CITIZENS   FOR  LIMITED  TAXATION  &  GOVERNMENT


Clueless Mass. Taxpayers Foundation
Again Inserts Foot in Mouth


Well, duh ... there they go again!

Imagine how it must feel to be always wrong, to be so irrelevant that nobody you advise listens to a word you say.

With its most recent report, issued yesterday, the so-called Massachusetts Taxpayers Foundation again is stuck with its foot in its mouth, as usual. Obviously, Michael Widmer and the clueless MTF is striving to continue its perfect score.

"Gee whiz," they seem to say over there at the clueless MTF, "the Legislature just keeps spending more than we can afford. We just can't understand it."

And can you imagine ... the pols didn't adopt even their "sensible" tax rollback scheme -- the one that rolls back the income tax only if personal income jumps through enough hoops to insure that state surpluses continue to mount.

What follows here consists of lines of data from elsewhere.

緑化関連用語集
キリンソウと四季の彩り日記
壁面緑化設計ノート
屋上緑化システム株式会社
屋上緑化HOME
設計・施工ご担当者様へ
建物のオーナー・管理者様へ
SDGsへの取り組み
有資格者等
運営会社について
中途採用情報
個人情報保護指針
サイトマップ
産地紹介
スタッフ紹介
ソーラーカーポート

The MTF just doesn't get it and, after all these years of practice at being utterly clueless and wrong, they never will.

Chip Ford


Boston Herald
Wednesday, August 16, 2000
Business

Taxpayers foundation says state budget spending risky
by Tom Walsh

Free-spending lawmakers, buoyed by a booming economy, have put the state at the top of a potentially risky financial path, the Massachusetts Taxpayers Foundation warned yesterday.

"We're not hitting the panic button, we're just throwing up a caution flag," said Michael Widmer, president of the foundation. The nearly 7 percent increase in spending for the current fiscal year is "unsustainable over the long term," he said.

Jim St. George, executive director of the Tax Equity Alliance for Massachusetts, however, said Widmer is "crying wolf."

'The final budget as approved is less than one percent more than Gov. Cellucci submitted," St. George said. "So unless they are saying Paul Cellucci is a tax-and-spend liberal, you have a hard time saying the Legislature has gone off the reservation."

Bills providing prescription drug subsidies for seniors and early retirement benefits for teachers will both force increased spending for years, Widmer cautioned. "These hint of the kinds of fiscal practices that got the state in trouble a decade ago," he said.

St. George said the real concern people should have is with a November ballot initiative that would cut the income tax rate to 5 percent, undermining the state's ability to get through an economic downturn.